In the data below, which lines hold "tuyệt"? Copy every one.

Input:
◇ ◇ ◇
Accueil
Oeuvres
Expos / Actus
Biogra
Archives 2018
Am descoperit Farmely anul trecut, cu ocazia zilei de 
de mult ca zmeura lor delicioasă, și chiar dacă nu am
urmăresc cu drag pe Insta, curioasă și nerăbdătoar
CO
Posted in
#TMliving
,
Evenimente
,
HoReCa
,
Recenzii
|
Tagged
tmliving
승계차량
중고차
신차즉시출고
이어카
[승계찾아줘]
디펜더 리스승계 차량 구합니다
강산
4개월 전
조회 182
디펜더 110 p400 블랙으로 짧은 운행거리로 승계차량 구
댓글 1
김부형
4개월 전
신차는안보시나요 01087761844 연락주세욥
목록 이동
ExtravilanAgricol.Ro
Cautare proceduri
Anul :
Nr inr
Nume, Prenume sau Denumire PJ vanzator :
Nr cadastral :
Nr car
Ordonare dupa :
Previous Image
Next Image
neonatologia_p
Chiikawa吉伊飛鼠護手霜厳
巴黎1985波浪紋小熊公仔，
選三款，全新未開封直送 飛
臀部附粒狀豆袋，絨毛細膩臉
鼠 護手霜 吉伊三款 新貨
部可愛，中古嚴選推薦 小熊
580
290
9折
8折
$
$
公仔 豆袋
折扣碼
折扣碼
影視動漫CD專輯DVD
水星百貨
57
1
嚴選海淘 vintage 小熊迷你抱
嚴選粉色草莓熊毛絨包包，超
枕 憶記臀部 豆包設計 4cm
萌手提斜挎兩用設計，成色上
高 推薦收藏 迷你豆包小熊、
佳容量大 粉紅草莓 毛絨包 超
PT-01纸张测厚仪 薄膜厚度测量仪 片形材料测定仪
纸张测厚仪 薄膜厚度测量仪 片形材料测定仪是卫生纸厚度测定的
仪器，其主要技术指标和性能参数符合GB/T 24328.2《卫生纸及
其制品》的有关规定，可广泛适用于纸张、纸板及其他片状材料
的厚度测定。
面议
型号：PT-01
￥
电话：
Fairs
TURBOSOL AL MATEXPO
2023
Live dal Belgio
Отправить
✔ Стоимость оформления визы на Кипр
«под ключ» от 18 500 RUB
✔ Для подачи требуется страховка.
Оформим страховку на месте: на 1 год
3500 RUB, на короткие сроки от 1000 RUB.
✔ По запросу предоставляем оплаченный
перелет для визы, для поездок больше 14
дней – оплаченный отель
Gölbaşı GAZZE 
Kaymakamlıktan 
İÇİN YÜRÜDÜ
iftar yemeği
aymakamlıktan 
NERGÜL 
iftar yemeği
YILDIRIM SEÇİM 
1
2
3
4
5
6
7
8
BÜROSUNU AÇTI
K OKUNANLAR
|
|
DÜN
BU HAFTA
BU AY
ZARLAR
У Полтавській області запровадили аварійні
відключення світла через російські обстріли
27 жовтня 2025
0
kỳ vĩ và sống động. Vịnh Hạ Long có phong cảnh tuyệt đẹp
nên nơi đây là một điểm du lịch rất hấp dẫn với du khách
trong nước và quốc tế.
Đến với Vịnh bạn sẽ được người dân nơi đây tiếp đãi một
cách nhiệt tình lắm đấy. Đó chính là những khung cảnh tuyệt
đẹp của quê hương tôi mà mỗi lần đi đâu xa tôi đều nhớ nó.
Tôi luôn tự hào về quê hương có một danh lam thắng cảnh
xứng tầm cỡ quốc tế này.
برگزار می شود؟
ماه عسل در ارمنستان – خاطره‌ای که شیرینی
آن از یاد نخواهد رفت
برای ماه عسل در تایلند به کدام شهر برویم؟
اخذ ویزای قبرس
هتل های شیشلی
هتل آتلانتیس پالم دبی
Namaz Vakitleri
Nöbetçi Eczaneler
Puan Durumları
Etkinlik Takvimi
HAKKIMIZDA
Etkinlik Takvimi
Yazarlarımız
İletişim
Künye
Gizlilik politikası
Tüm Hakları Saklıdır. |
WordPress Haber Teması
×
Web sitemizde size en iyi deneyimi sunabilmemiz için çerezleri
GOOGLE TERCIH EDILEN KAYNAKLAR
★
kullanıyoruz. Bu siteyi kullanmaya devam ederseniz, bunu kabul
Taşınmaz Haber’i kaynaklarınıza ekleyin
◇ ◇ ◇
Result:
kỳ vĩ và sống động. Vịnh Hạ Long có phong cảnh tuyệt đẹp
cách nhiệt tình lắm đấy. Đó chính là những khung cảnh tuyệt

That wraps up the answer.